Proteiner i en tand har placeret Homo antecessor på menneskeslægtens stamtræ.
De schedels van de Neanderthaler en denisovamens hadden een meer vooruitstekende kaak en een zware wenkbrauwboog.
Dat zijn kenmerken die we altijd hebben gezien als meer oorspronkelijk of ‘primitief’ dan die van ons, maar nu blijken ze dus ‘moderner’ te zijn.
Het is nog te vroeg om Homo antecessor uit te roepen tot onze meest nabije voorvader, maar we weten wel dat onze voorvader, die we delen met de Neanderthalers en de denisovamens, leek op Homo antecessor.

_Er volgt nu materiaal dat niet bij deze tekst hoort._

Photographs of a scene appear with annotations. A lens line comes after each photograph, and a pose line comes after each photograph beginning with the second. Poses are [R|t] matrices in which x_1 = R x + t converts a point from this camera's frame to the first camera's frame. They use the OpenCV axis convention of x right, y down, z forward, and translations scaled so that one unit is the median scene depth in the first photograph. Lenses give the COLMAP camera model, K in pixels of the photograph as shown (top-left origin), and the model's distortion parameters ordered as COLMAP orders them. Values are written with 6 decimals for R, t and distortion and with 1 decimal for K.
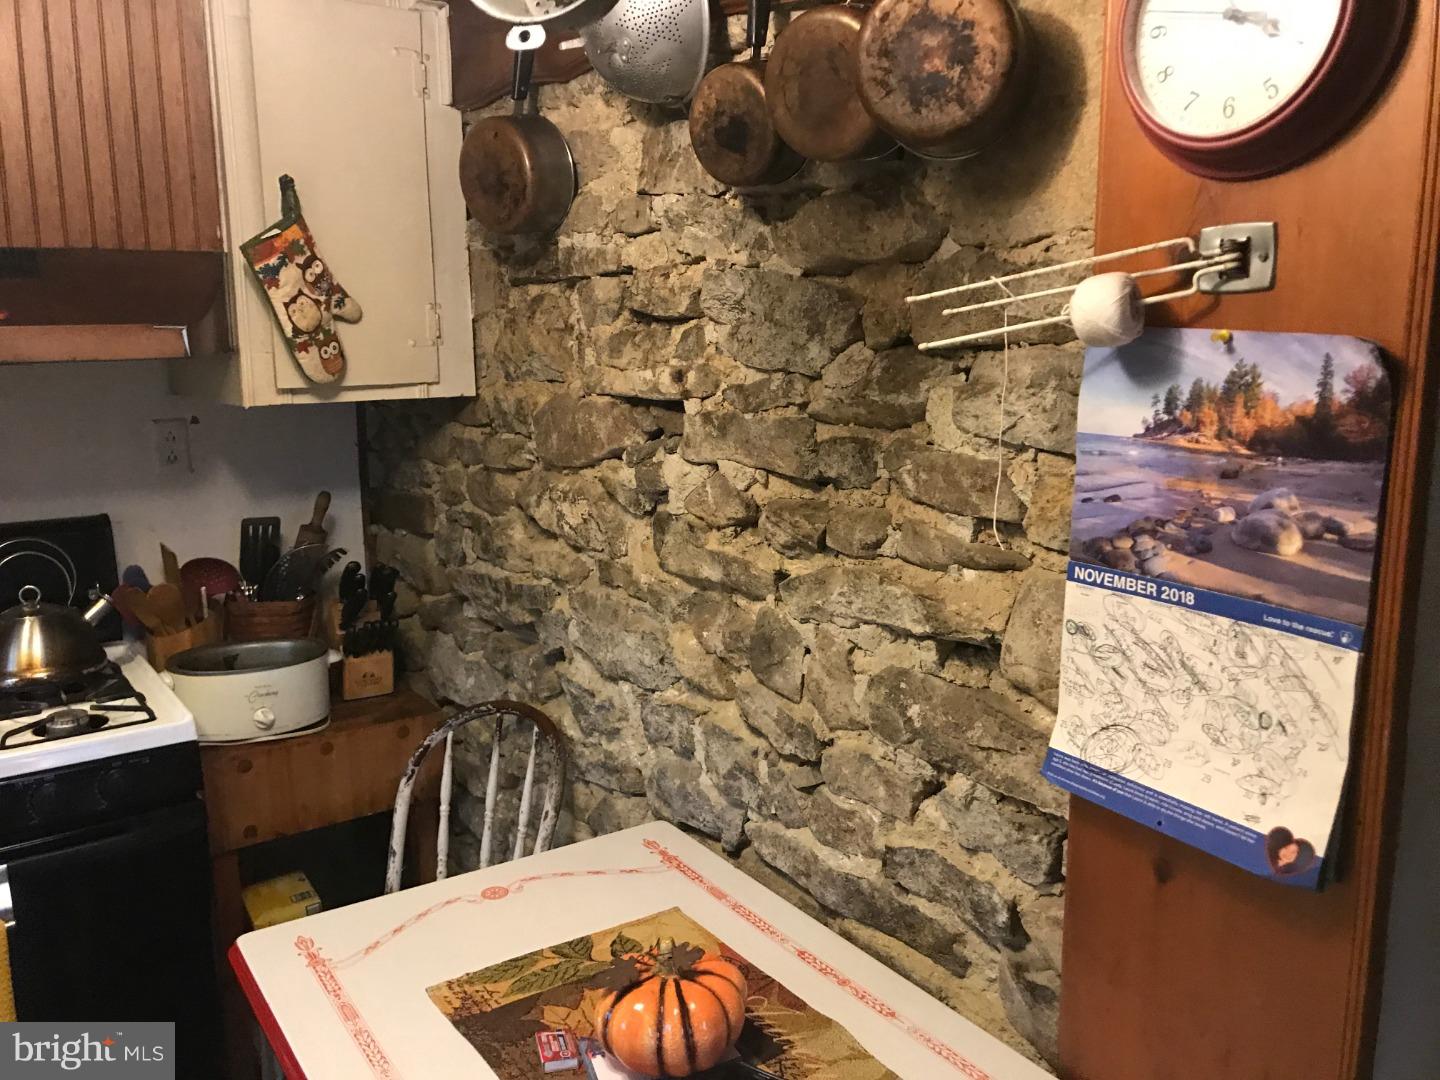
lens RADIAL K [[1197.4, 0, 752.5], [0, 1197.4, 538.1], [0, 0, 1]] dist [0.005534, -0.004777]
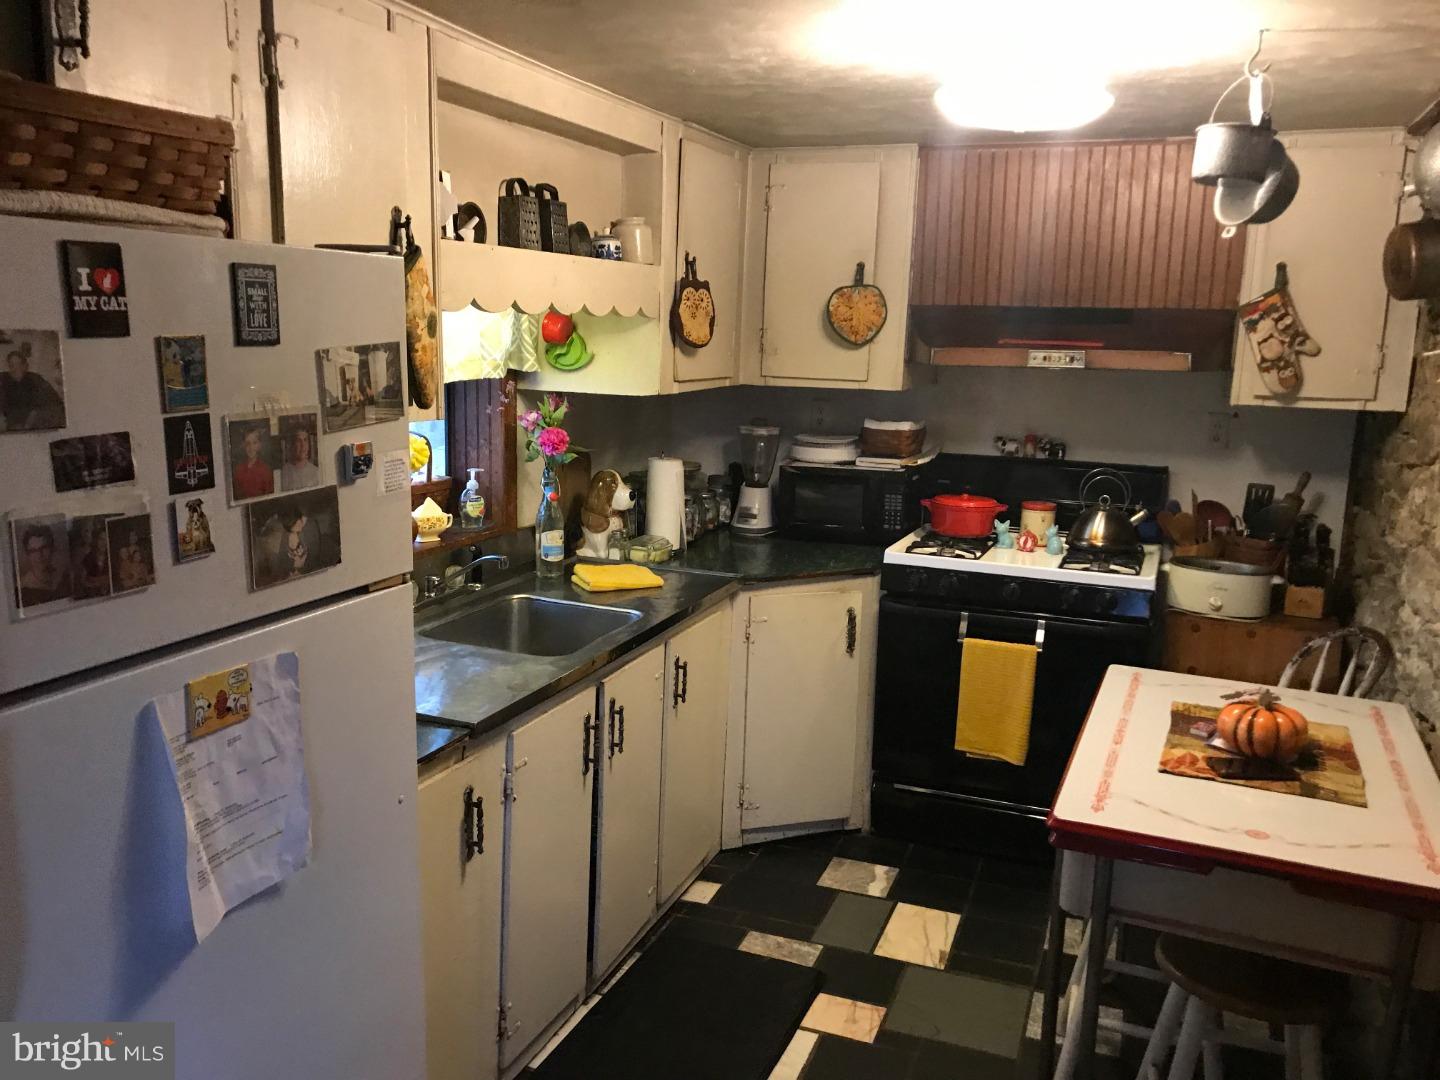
lens RADIAL K [[1197.4, 0, 752.5], [0, 1197.4, 538.1], [0, 0, 1]] dist [0.005534, -0.004777]
pose [[0.553219, 0.165971, -0.816334, 0.571058], [-0.182629, 0.980276, 0.075538, 0.063789], [0.812770, 0.107297, 0.572619, -0.437821]]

Om het plaatje compleet te krijgen, moeten wetenschappers de eiwitten van Homo antecessor vergelijken met die van Homo heidelbergensis, zodat we ook deze soort de juiste plek kunnen geven aan onze stamboom.
Homo heidelbergensis leefde van 700.000 tot 300.000 jaar geleden.
Deze soort is daarmee, net als Homo antecessor, oud genoeg om de oorsprong te zijn van ons, de Neanderthalers en de denisovamens. Het is echter ook mogelijk dat Homo heidelbergensis pas in onze stamboom verschijnt nadat onze eigen soort zich had afgesplitst van de rest.
Misschien moet de Europese vondst van Homo heidelbergensis gezien worden als ‘pre-Neanderthaler’, terwijl de Afrikaanse vondsten die aan deze soort worden toegekend, ergens anders op de stamboom thuishoren.
Eiwitten bouwen stamboom
Hopelijk kunnen de eiwitanalyses van de wetenschappers ons de komende jaren antwoord geven op deze vragen.
Deze methode geeft ons een beter overzicht van ons familiealbum en biedt ons tegelijkertijd de mogelijkheid om verder terug te gaan in de tijd dan met DNA-analyses.